Rasch Model analysis of the SPADI has identified some strengths and limitations not previously observed using CTT methods. The SPADI should be treated as two separate subscales. The SPADI is a widely used outcome measure in clinical practice and research; however, the scores derived from it must be interpreted with caution. The pain subscale fits the Rasch model expectations well. The disability subscale does not fit the Rasch model and its current format does not meet the criteria for true interval-level measurement required for use as a primary endpoint in clinical trials. Clinicians should therefore exercise caution when interpreting score changes on the disability subscale and attempt to compare their scores to age- and sex-stratified data.

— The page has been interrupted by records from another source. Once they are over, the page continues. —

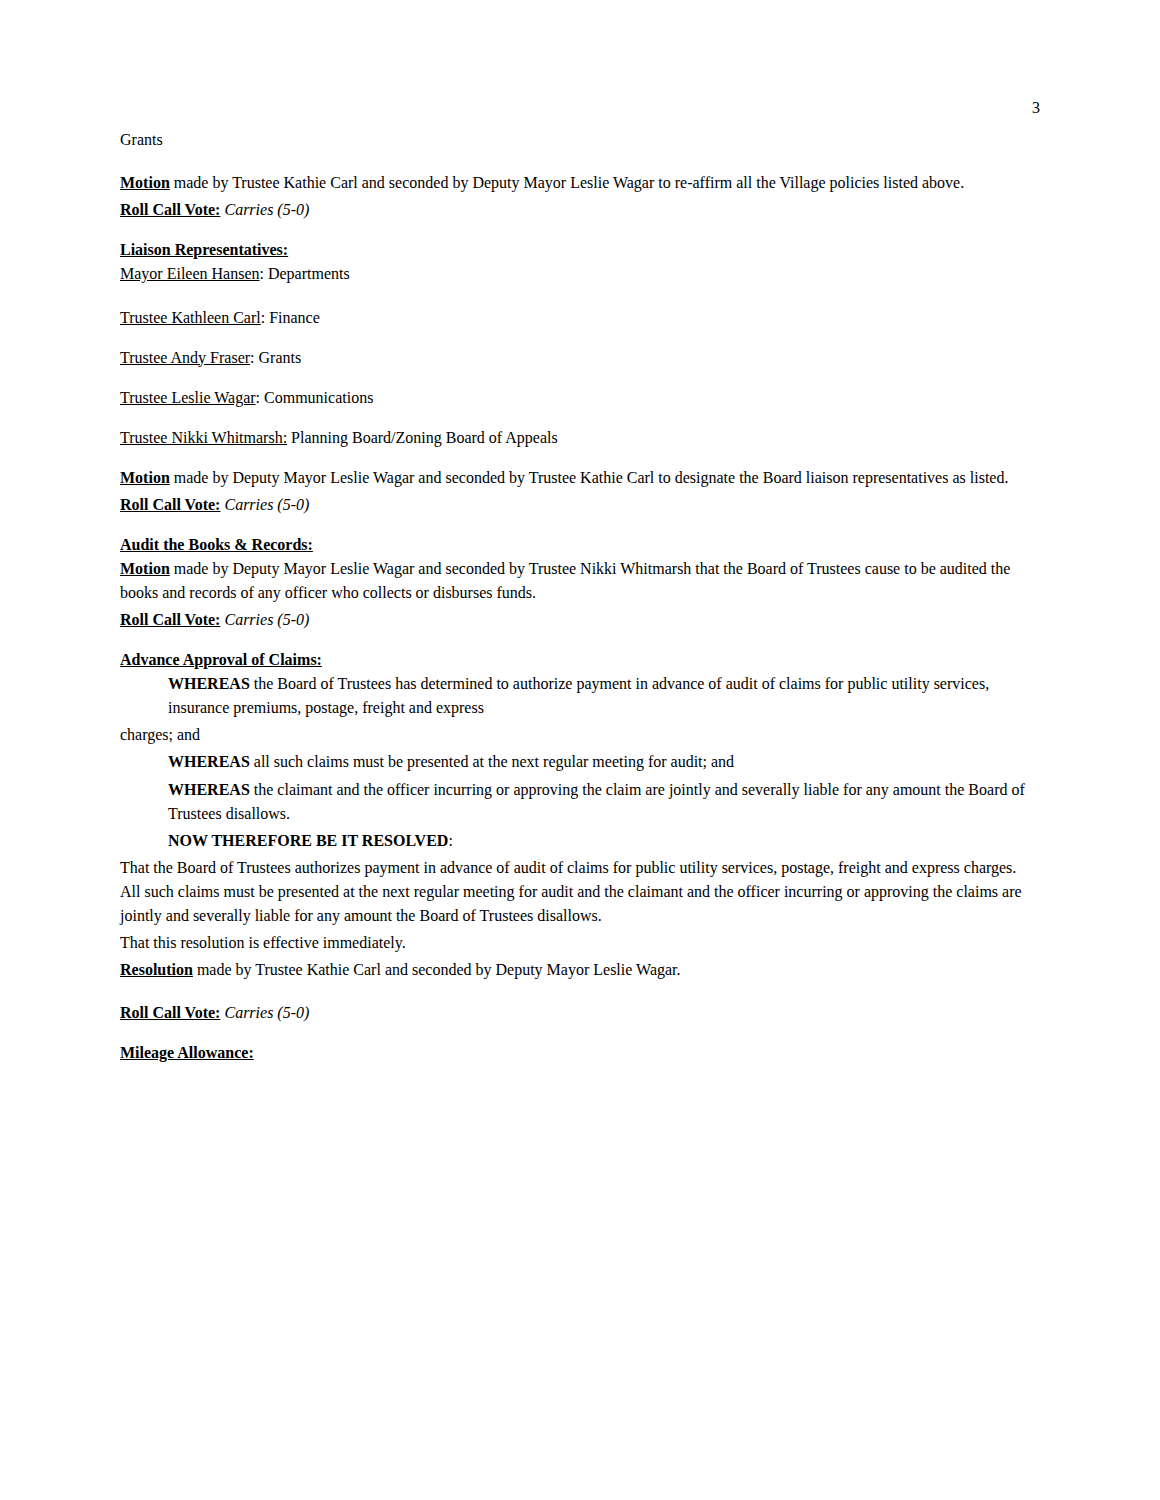3
Grants
Motion made by Trustee Kathie Carl and seconded by Deputy Mayor Leslie Wagar to re-affirm all the Village policies listed above.
Roll Call Vote: Carries (5-0)
Liaison Representatives:
Mayor Eileen Hansen: Departments
Trustee Kathleen Carl: Finance
Trustee Andy Fraser: Grants
Trustee Leslie Wagar: Communications
Trustee Nikki Whitmarsh: Planning Board/Zoning Board of Appeals
Motion made by Deputy Mayor Leslie Wagar and seconded by Trustee Kathie Carl to designate the Board liaison representatives as listed.
Roll Call Vote: Carries (5-0)
Audit the Books & Records:
Motion made by Deputy Mayor Leslie Wagar and seconded by Trustee Nikki Whitmarsh that the Board of Trustees cause to be audited the books and records of any officer who collects or disburses funds.
Roll Call Vote: Carries (5-0)
Advance Approval of Claims:
WHEREAS the Board of Trustees has determined to authorize payment in advance of audit of claims for public utility services, insurance premiums, postage, freight and express
charges; and
WHEREAS all such claims must be presented at the next regular meeting for audit; and
WHEREAS the claimant and the officer incurring or approving the claim are jointly and severally liable for any amount the Board of Trustees disallows.
NOW THEREFORE BE IT RESOLVED:
That the Board of Trustees authorizes payment in advance of audit of claims for public utility services, postage, freight and express charges. All such claims must be presented at the next regular meeting for audit and the claimant and the officer incurring or approving the claims are jointly and severally liable for any amount the Board of Trustees disallows.
That this resolution is effective immediately.
Resolution made by Trustee Kathie Carl and seconded by Deputy Mayor Leslie Wagar.
Roll Call Vote: Carries (5-0)
Mileage Allowance: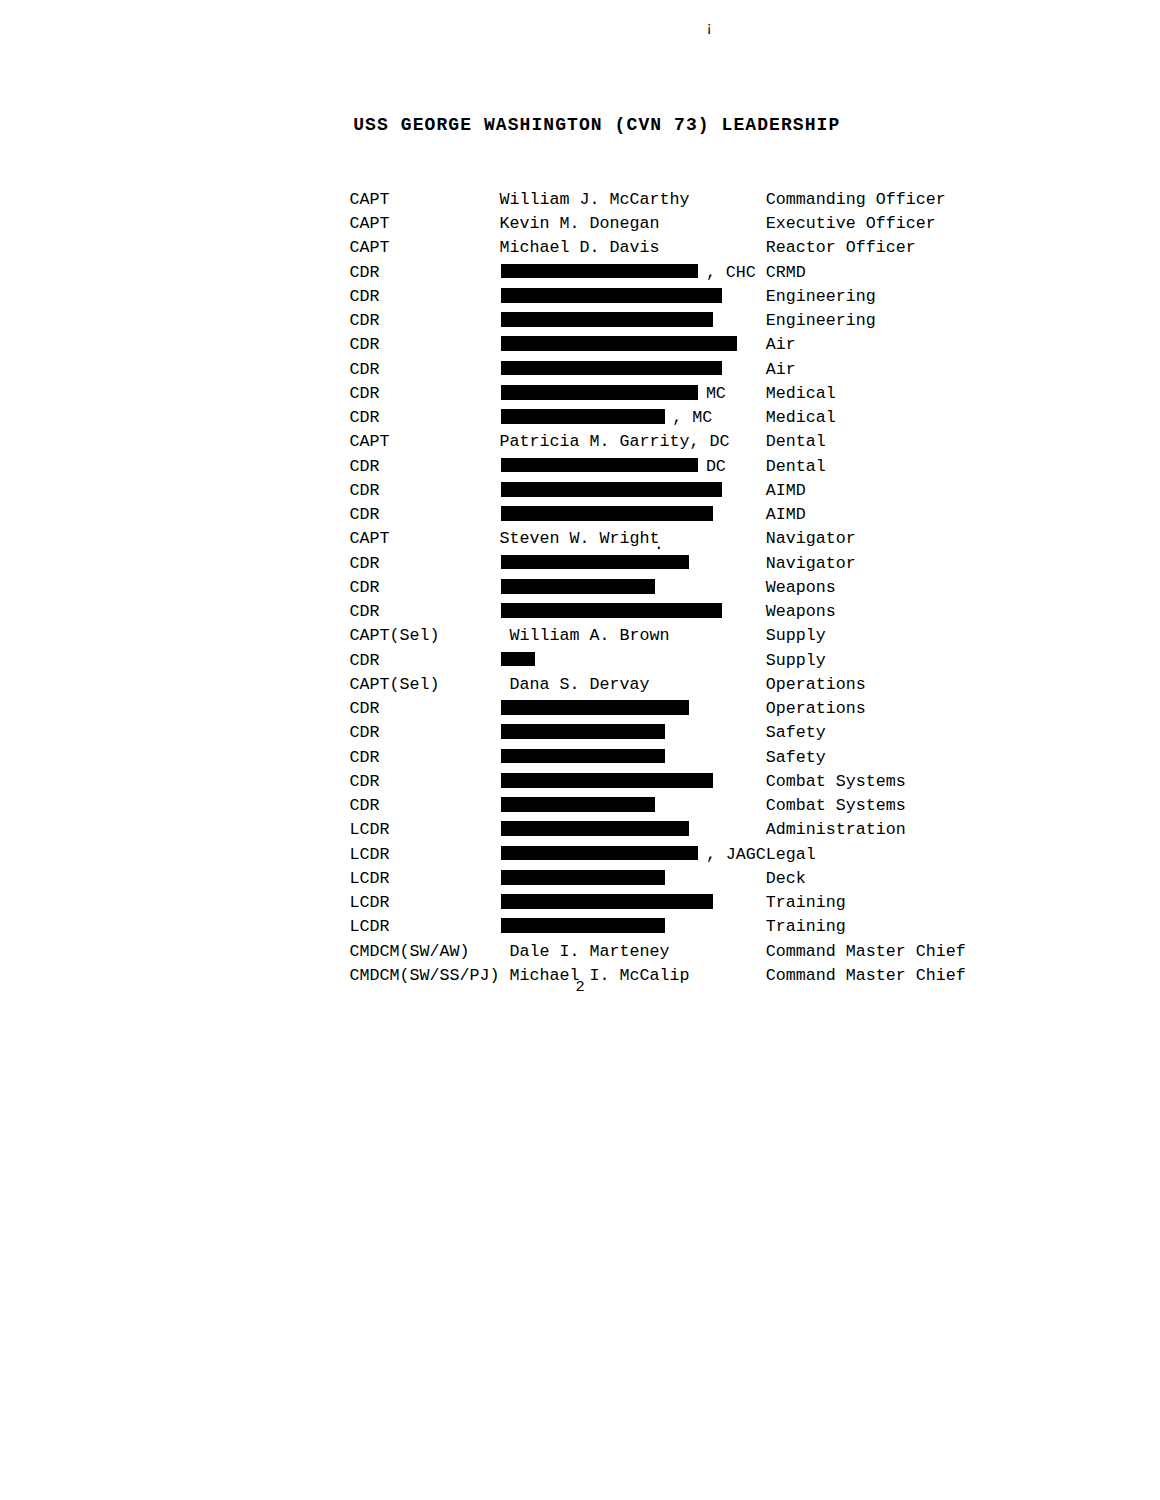¡
USS GEORGE WASHINGTON (CVN 73) LEADERSHIP
| CAPT | William J. McCarthy | Commanding Officer |
| CAPT | Kevin M. Donegan | Executive Officer |
| CAPT | Michael D. Davis | Reactor Officer |
| CDR | , CHC | CRMD |
| CDR | | Engineering |
| CDR | | Engineering |
| CDR | | Air |
| CDR | | Air |
| CDR | MC | Medical |
| CDR | , MC | Medical |
| CAPT | Patricia M. Garrity, DC | Dental |
| CDR | DC | Dental |
| CDR | | AIMD |
| CDR | | AIMD |
| CAPT | Steven W. Wright | Navigator |
| CDR | | Navigator |
| CDR | | Weapons |
| CDR | | Weapons |
| CAPT(Sel) | William A. Brown | Supply |
| CDR | | Supply |
| CAPT(Sel) | Dana S. Dervay | Operations |
| CDR | | Operations |
| CDR | | Safety |
| CDR | | Safety |
| CDR | | Combat Systems |
| CDR | | Combat Systems |
| LCDR | | Administration |
| LCDR | , JAGC | Legal |
| LCDR | | Deck |
| LCDR | | Training |
| LCDR | | Training |
| CMDCM(SW/AW) | Dale I. Marteney | Command Master Chief |
| CMDCM(SW/SS/PJ) | Michael I. McCalip | Command Master Chief |
·
·
2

肩部疼痛和残疾指数(SPADI)已经通过经典测试理论(CTT)进行了广泛的心理测量学特性评估。本研究的目的是使用Rasch 模型分析来评估其结构有效性。
对 1030 名因肩部疼痛而接受物理治疗并纳入前瞻性队列研究的患者的 SPADI 应答进行了 Rasch 模型分析。检查了整体拟合、个体人和项目拟合、反应格式、依赖性、单维性、目标定位、可靠性和差异项目功能(DIF)。
SPADI 疼痛子量表最初由于年龄和性别导致 DIF 而出现不匹配。经过反复分析,它与 Rasch 模型拟合良好,具有可接受的目标定位和单维性(整体拟合 Chi-square 统计量为 57.2,p=0.1;平均项目拟合残差为 0.19(1.5)和平均个人拟合残差为 0.44(1.1);人分离指数(PSI)为 0.83。然而,残疾子量表由于均匀的 DIF 而显示出明显的不匹配,即使使用迭代分析来探索对不匹配源的不同解决方案,情况仍然如此(整体拟合(Chi-square 统计量为 57.2,p=0.1);平均项目拟合残差为 0.54(1.26)和平均个人拟合残差为 0.38(1.0);PSI 为 0.84)。
使用 CTT 方法未观察到的 Rasch 模型分析确定了 SPADI 的一些优势和局限性。SPADI 应该被视为两个独立的子量表。SPADI 是临床实践和研究中广泛使用的结果测量工具;然而,从它得出的分数必须谨慎解释。疼痛子量表很好地符合 Rasch 模型的预期。残疾子量表不符合 Rasch 模型,并且其当前格式不符合临床试验中作为主要终点进行真正区间级测量的要求。因此,临床医生在解释残疾子量表上的分数变化时应谨慎,并尝试将其分数与年龄和性别分层数据进行比较。